Naar boven ↑

Rechtspraak

Uitspraakdatum

11-01-2016

ECLI

ECLI:NL:TADRSHE:2016:7

Zaaknummer

15-256/DB/ZWB

Inhoudsindicatie

Een cliënt dient erop te kunnen vertrouwen dat een advocaat zijn of haar zaak met voortvarendheid aanpakt. Door gedurende anderhalf jaar herhaalde toezeggingen niet na te komen is het vertrouwen in de advocatuur geschaad, wat de advocaat tuchtrechtelijke ernstig valt aan te rekenen. Het niet voortvarend reageren op een verzoek van de opvolgende advocaat om het dossier over te dragen valt een advocaat eveneens tuchtrechtelijk aan te rekenen. Dit geldt des temeer nu de advocaat reeds anderhalf jaar niets aan de zaak van klaagster had gedaan.

_Opdracht_
Haal uit de uitspraak hierboven het stuk van "Inhoudsindicatie" tot en met "klaagster had gedaan." en schrijf het woord voor woord over. Ga voor alles alleen uit van de uitspraak hierboven.

Items uit een dataset:
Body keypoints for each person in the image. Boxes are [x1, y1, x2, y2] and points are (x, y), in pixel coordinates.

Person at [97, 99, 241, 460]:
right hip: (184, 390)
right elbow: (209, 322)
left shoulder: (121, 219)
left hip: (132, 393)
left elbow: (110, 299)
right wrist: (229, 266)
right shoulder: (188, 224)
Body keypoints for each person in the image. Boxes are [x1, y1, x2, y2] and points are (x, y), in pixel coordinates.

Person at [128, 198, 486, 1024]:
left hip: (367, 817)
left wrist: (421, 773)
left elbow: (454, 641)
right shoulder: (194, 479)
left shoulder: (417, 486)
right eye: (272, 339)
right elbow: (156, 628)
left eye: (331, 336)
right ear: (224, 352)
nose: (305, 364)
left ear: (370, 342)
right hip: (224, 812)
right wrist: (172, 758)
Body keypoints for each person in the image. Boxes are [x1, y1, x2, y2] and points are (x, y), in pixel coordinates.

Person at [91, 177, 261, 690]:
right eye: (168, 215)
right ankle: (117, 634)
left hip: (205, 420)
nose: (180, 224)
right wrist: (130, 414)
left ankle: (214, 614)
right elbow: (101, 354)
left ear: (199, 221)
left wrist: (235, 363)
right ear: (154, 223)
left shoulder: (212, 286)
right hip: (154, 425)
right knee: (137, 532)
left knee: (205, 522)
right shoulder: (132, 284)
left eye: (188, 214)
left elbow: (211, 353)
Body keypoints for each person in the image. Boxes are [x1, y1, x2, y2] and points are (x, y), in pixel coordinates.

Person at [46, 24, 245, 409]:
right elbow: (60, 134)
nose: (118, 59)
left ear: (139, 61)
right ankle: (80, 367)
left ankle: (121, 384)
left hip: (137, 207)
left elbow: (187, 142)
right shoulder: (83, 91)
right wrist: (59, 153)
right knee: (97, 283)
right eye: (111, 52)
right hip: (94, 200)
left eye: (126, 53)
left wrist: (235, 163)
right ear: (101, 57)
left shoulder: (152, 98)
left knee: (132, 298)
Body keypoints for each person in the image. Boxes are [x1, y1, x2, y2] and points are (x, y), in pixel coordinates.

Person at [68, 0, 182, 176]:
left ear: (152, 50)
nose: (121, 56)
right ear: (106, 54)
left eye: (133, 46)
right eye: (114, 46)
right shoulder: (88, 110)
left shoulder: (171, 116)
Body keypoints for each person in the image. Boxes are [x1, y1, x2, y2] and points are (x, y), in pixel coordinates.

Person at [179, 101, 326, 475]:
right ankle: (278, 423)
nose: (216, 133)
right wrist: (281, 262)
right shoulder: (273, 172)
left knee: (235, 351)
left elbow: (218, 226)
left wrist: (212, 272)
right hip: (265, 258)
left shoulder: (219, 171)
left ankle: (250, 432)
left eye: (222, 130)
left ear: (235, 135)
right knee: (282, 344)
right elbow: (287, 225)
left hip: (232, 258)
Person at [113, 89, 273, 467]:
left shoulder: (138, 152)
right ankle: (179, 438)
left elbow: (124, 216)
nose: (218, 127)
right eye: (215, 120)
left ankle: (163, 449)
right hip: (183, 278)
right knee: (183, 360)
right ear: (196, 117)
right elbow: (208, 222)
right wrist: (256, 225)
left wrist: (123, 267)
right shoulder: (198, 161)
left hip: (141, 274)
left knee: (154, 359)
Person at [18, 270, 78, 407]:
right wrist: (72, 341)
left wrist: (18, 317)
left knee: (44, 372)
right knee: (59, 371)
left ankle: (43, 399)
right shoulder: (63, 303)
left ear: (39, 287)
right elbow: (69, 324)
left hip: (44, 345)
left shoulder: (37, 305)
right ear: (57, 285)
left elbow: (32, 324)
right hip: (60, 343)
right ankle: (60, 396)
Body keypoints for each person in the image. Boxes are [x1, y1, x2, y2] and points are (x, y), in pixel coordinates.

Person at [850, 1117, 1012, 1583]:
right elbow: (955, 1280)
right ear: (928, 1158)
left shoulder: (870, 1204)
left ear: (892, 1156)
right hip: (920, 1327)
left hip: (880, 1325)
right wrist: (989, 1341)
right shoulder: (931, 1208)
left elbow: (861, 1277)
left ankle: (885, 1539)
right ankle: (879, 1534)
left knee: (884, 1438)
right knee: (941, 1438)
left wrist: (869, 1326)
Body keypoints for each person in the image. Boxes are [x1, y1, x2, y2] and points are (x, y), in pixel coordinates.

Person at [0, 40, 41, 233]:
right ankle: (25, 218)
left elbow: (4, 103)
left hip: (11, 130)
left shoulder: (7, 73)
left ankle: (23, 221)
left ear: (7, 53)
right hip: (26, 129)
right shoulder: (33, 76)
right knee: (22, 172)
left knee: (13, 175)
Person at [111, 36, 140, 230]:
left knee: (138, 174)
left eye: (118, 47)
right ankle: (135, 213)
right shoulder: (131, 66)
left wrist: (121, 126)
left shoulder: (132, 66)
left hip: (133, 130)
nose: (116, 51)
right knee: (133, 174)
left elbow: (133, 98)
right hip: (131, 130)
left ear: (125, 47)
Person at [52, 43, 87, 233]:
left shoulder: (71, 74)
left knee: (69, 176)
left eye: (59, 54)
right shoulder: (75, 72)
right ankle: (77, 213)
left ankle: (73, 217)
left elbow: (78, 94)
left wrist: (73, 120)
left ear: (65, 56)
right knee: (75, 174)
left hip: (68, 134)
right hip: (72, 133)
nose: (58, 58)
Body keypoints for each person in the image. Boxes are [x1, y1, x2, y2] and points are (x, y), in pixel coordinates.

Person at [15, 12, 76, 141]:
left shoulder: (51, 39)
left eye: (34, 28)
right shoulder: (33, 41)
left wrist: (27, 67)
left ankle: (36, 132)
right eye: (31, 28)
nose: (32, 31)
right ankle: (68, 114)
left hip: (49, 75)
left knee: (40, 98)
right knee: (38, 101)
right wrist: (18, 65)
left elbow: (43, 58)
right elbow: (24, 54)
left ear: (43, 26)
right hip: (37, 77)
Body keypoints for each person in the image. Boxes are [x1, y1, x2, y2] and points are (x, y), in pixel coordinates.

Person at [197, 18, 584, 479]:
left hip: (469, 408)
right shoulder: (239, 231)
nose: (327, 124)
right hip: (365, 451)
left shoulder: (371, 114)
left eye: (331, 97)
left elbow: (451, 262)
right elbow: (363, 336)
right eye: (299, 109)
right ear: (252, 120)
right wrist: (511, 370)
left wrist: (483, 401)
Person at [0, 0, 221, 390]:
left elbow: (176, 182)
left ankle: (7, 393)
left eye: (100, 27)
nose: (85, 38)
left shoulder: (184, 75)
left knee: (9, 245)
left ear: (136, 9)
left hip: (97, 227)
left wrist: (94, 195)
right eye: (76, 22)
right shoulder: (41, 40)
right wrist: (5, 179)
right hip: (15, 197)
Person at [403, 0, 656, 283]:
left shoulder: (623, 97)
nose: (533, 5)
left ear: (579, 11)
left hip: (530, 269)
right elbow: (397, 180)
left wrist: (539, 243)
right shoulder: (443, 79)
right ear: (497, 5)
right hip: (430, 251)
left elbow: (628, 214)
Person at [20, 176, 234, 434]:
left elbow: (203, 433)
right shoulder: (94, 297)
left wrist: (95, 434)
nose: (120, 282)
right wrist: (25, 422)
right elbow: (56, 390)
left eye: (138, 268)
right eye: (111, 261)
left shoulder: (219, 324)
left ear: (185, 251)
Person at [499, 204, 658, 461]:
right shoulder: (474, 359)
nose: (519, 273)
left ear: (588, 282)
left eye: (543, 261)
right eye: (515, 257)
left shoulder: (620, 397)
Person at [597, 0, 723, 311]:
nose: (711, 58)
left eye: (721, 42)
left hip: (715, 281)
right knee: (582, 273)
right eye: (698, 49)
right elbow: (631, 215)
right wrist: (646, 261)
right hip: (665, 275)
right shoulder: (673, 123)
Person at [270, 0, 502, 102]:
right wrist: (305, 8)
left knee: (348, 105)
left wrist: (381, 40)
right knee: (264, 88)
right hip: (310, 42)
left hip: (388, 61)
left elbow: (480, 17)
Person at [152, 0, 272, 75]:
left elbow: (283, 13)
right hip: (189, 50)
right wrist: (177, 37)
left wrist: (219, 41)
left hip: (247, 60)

_Uitwerking_
Inhoudsindicatie

Een cliënt dient erop te kunnen vertrouwen dat een advocaat zijn of haar zaak met voortvarendheid aanpakt. Door gedurende anderhalf jaar herhaalde toezeggingen niet na te komen is het vertrouwen in de advocatuur geschaad, wat de advocaat tuchtrechtelijke ernstig valt aan te rekenen. Het niet voortvarend reageren op een verzoek van de opvolgende advocaat om het dossier over te dragen valt een advocaat eveneens tuchtrechtelijk aan te rekenen. Dit geldt des temeer nu de advocaat reeds anderhalf jaar niets aan de zaak van klaagster had gedaan.